## EXERCISE BRIEF
Your answer should hold only the lines from the one with "1971: 0 -> 159" through the end of the records, repeated exactly and minus any pictures.

Collected data entries
((
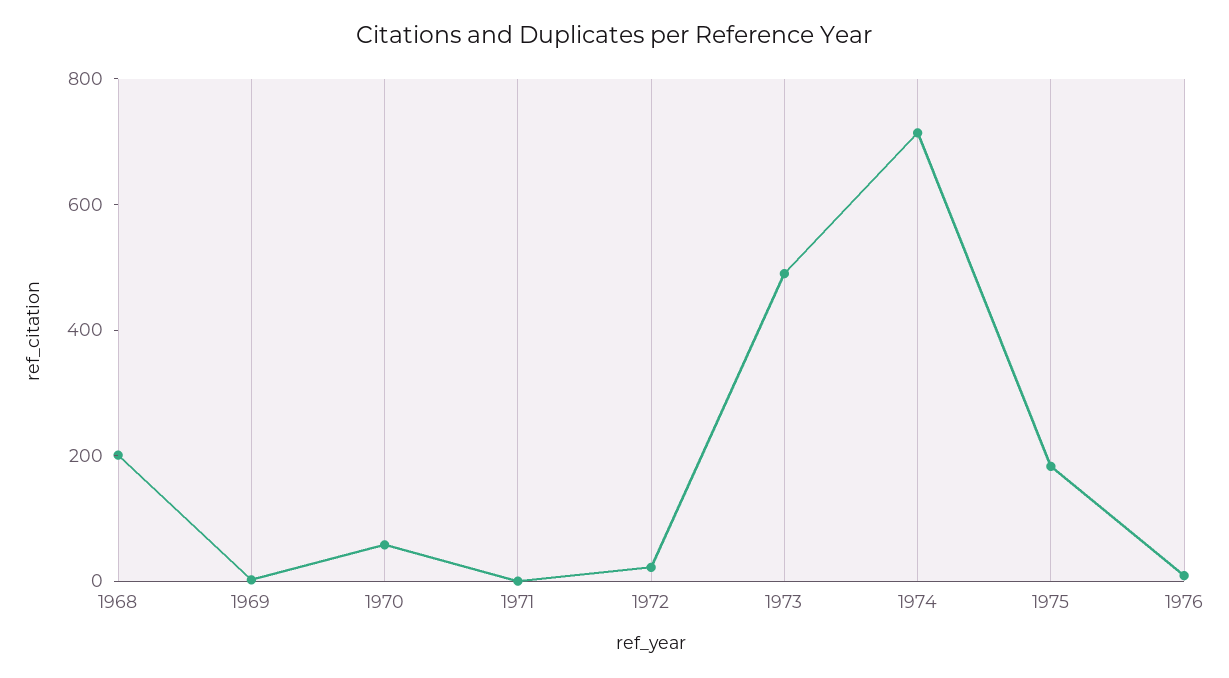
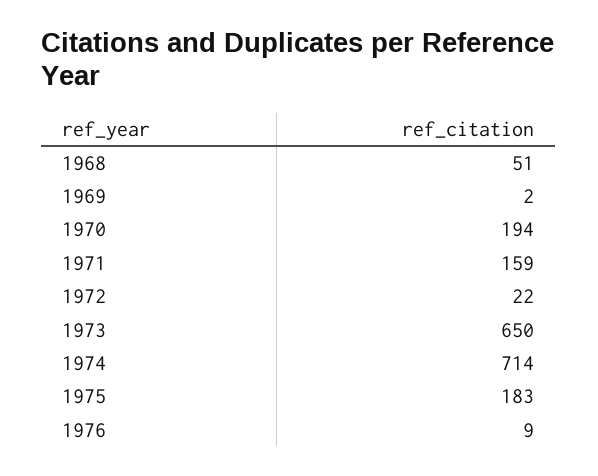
1968: 200 -> 51
1970: 50 -> 194
1971: 0 -> 159
1973: 500 -> 650

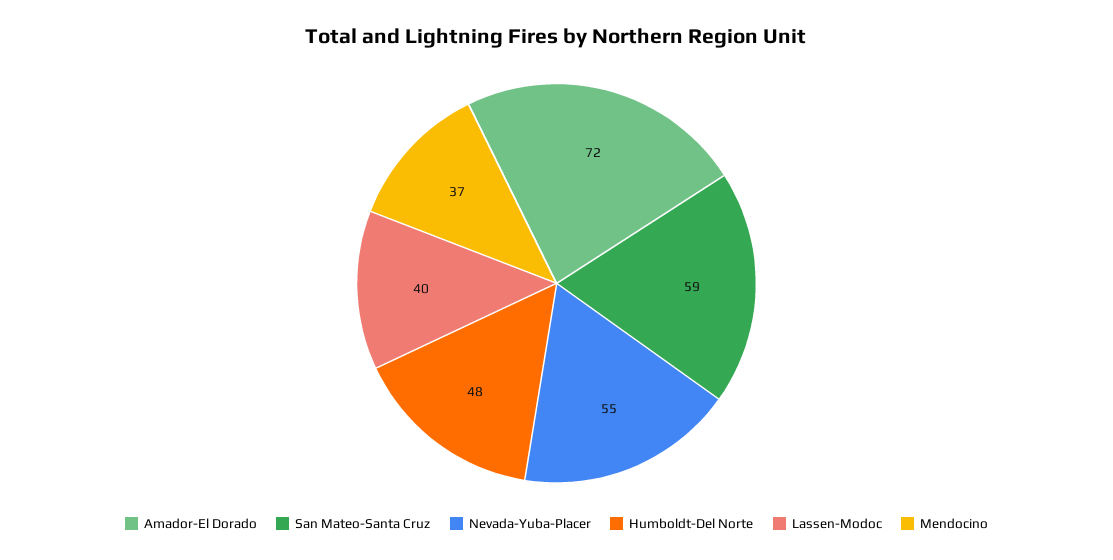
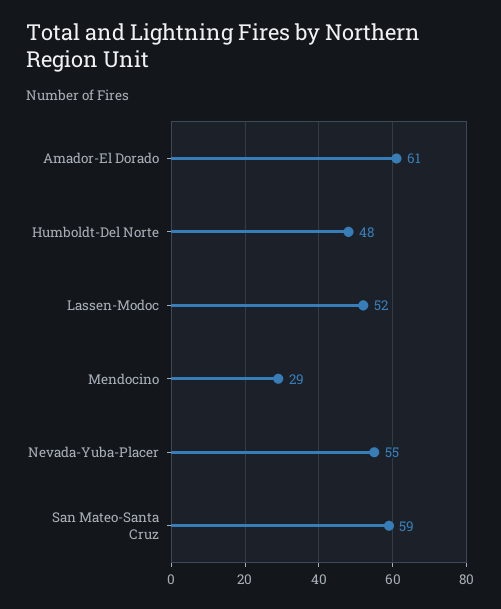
Amador-El Dorado: 72 -> 61
Lassen-Modoc: 40 -> 52
Mendocino: 37 -> 29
))
## YOUR RESPONSE
1971: 0 -> 159
1973: 500 -> 650

Amador-El Dorado: 72 -> 61
Lassen-Modoc: 40 -> 52
Mendocino: 37 -> 29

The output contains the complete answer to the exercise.